— Aim of the task —
Using the records below, quote only the span that opens with the line containing "## Description" and closes with the line containing "With this plugin", exactly and inclusively.

Data excerpts:

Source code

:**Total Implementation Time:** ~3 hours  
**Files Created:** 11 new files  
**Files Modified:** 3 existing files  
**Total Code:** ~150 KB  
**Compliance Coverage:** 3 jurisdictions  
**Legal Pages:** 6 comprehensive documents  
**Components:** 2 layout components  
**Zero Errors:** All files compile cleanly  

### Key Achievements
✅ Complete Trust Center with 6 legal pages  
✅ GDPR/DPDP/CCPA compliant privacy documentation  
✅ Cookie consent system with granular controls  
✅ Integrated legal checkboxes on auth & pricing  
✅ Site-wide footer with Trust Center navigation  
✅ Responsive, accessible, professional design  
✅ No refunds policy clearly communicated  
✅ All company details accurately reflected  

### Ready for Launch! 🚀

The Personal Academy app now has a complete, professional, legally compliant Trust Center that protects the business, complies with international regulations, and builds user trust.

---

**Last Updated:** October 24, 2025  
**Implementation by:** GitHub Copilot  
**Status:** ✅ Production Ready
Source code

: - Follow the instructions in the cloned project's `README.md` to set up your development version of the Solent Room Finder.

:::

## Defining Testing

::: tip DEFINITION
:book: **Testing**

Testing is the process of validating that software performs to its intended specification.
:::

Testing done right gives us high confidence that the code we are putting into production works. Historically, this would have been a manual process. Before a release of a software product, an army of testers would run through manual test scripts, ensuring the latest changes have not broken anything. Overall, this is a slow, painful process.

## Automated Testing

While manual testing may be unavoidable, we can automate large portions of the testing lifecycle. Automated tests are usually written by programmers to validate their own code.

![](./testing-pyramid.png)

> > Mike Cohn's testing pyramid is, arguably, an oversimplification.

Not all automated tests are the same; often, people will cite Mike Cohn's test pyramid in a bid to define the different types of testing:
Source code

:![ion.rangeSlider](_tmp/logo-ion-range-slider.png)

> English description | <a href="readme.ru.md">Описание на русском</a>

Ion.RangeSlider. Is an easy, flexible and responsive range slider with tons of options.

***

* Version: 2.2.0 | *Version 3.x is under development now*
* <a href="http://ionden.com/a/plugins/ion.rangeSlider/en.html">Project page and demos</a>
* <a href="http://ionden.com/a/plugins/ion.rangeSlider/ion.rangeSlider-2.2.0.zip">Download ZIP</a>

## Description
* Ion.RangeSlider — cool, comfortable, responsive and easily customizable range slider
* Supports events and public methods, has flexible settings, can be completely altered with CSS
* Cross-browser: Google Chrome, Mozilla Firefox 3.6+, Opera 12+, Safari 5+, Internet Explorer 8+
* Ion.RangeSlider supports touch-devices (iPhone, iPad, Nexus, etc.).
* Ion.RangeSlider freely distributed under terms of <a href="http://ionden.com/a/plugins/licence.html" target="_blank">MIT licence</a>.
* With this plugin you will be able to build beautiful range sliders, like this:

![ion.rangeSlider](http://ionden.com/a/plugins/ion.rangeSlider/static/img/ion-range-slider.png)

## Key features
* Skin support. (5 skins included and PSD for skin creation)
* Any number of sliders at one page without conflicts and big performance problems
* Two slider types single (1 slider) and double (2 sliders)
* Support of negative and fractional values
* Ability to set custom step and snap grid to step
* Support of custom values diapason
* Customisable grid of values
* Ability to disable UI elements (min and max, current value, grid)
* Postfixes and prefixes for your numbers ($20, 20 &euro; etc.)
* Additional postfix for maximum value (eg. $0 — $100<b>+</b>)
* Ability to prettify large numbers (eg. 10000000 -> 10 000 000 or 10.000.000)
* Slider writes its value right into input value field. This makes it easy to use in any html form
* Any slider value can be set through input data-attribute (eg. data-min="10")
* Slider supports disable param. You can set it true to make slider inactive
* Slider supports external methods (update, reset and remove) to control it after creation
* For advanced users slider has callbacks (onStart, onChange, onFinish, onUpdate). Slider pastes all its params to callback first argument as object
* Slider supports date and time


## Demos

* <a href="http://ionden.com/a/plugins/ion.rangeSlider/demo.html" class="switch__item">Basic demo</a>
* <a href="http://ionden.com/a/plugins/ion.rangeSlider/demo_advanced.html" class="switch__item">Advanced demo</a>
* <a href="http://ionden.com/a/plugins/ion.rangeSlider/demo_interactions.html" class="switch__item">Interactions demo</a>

— Solved problem —
## Description
* Ion.RangeSlider — cool, comfortable, responsive and easily customizable range slider
* Supports events and public methods, has flexible settings, can be completely altered with CSS
* Cross-browser: Google Chrome, Mozilla Firefox 3.6+, Opera 12+, Safari 5+, Internet Explorer 8+
* Ion.RangeSlider supports touch-devices (iPhone, iPad, Nexus, etc.).
* Ion.RangeSlider freely distributed under terms of <a href="http://ionden.com/a/plugins/licence.html" target="_blank">MIT licence</a>.
* With this plugin you will be able to build beautiful range sliders, like this:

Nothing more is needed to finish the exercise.